O sexo dos anjos

19.6.08

Conheço uma pessoa que tem um amigo imaginário. Chama-se Afonso e morreu de cirrose.
Eu também tenho uma amiga imaginária. Chama-se Inês e morreu num acidente de carro.
Eu nunca tinha conversado muito com ela. Mas invejava os seus cabelos louros, lambidos e cheios de madeixas. Ela tinha um namorado. Era o Francisco.
Também invejava isso nela. Eu andava sempre a correr atrás dos rapazes. Batia-lhes quando eles me levantavam a saia e, uma vez, quando um menino me mandou uma cartinha de amor, fiquei tão nervosa que parti o aparelho dos dentes.

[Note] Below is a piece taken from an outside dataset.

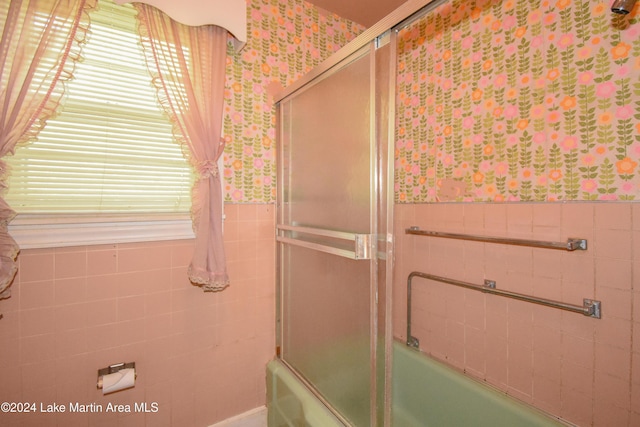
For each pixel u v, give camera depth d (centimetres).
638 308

Ela não. Andava para lá e para cá de mãos dadas com o Francisco. No dia dos namorados casaram-se. E o bouquet era um chupa-chupa de coração.
Um dia a Inês e a família foram viajar. Chegou a uma altura da viagem que o pai, que conduzia, ficou cansado. Resolveu parar o carro para dormir um pouco. Ninguém deu por nada. De repente, bum.
A mãe, gravemente ferida, quando soube que a filha não tinha resistido ao embate, deixou-se ir também. O pai prometeu cuidar do filho mais velho que, por sorte, estava do outro lado do carro.
Quando voltámos das férias só se falava nisso. Disseram-me que ela tinha morrido porque estava a dormir quando o acidente aconteceu. E foi por isso que, durante muitos anos, não consegui dormir em viagens de carro.
Agora durmo. E sonho muitas vezes com ela a rir-se e de mãos dadas comigo.
Portanto não me venham dizer que os anjos da guarda não têm sexo.